2003 novel by George Pelecanos

Hard Revolution is a crime novel written by George Pelecanos and set in Washington, DC.

The main character of the book is Derek Strange, a black rookie police officer. The story is a prequel to other novels featuring Strange as a private detective. The book begins in 1959 when Strange is a child, setting the stage for the moral paths that the characters take as Pelecanos shows their evolution. The story then jumps to 1968 just after Strange joins the police force.

As in all of Pelecanos’ books, Washington, DC is a character throughout the book, featuring major local landmarks, personalities and music. Another major theme in the book is race and racial tension. Throughout the book, Strange fought through the pressure of work and of peer for acceptance of his community. The book climaxes with the assassination of Martin Luther King Jr. and the ensuing April 1968 Washington, D.C., riots, as Strange and veteran Detective Frank Vaughn search for the killer of Strange’s brother in the chaos.

==Critical reception==
A review in BookReport.com stated "Pelecanos's Washington, D.C. is not that of the edifices and facades of government; rather, he walks the streets that aren't mentioned in any guidebooks."

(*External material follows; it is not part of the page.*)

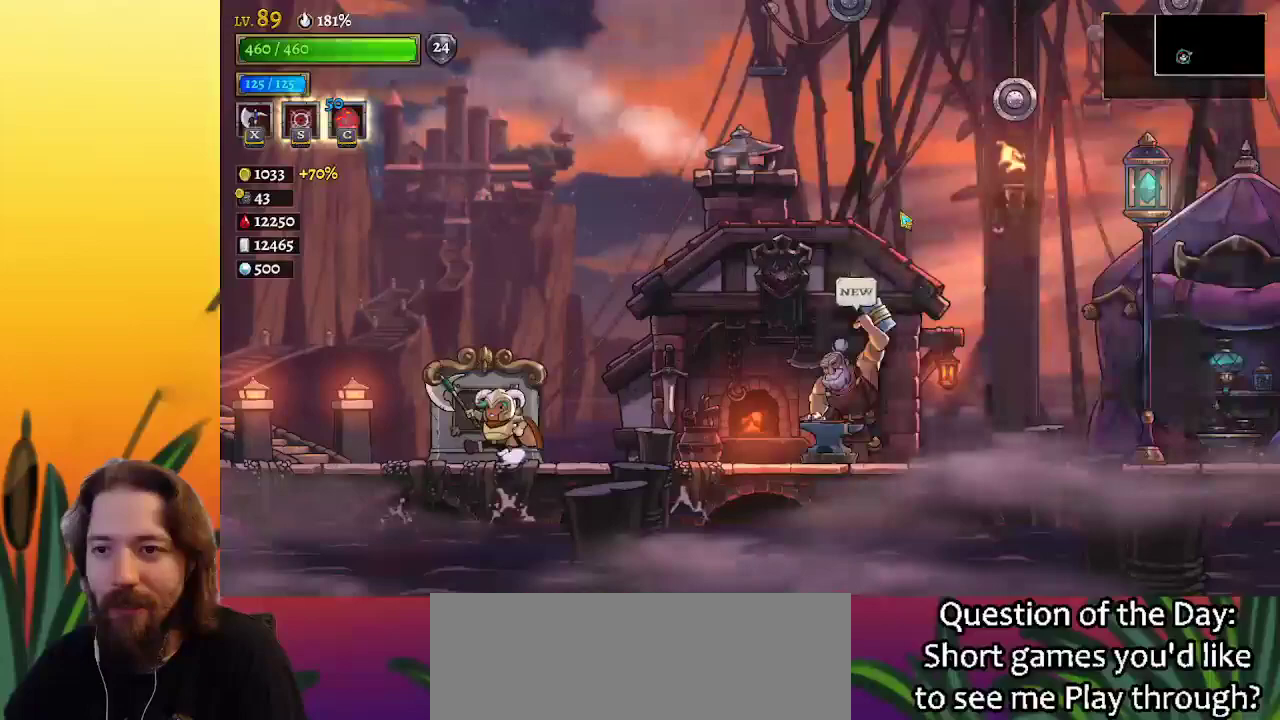
{"keys": ["up"], "events": []}
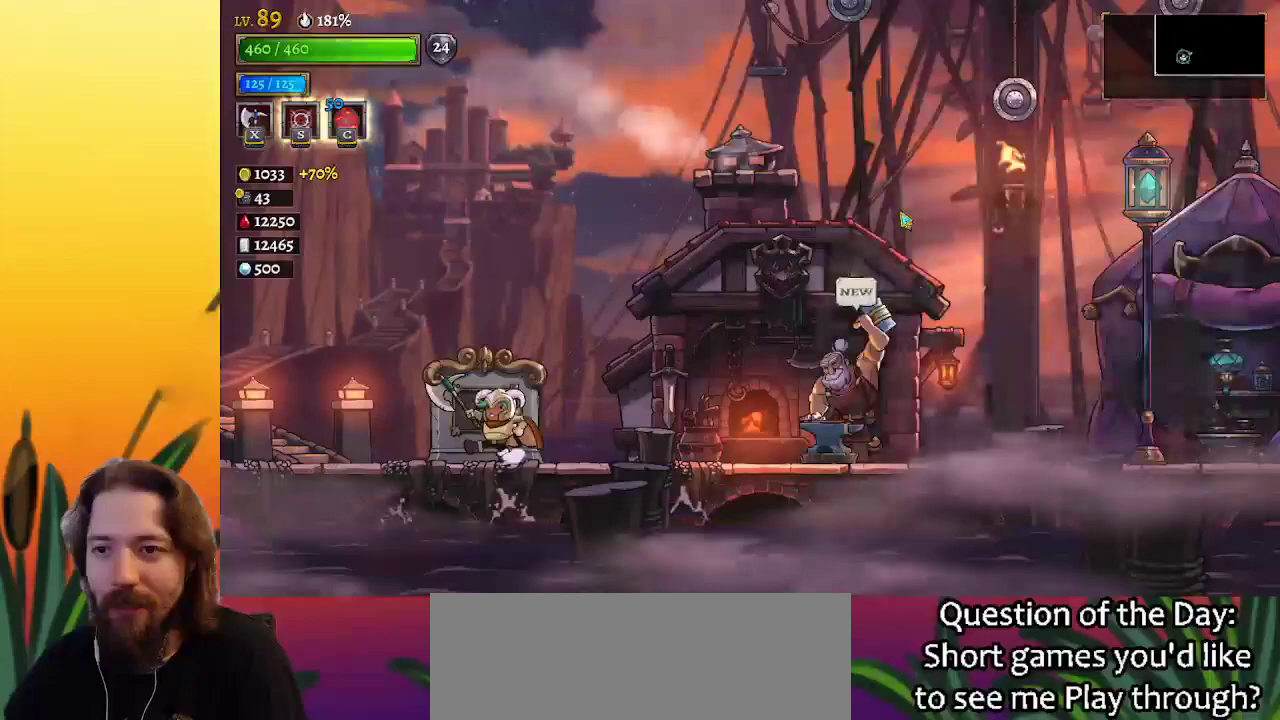
{"keys": [], "events": [[150, "up", "up"]]}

Booklist Oneline wrote: "As Strange, a proud black man and a good cop, is forced to work riot control in his own neighborhood, all of the unresolvable conflicts--personal, racial, historical, political--that have roiled in the background of this novel are ignited in front of our eyes."

Library Journal wrote: "Pelecanos sets both cases against the backdrop of racial unrest in Washington, D.C., brilliantly using his characters and their situations to examine the era's social realities. As with the previous Strange works, this is a superior crime novel from one of the genre's outstanding writers."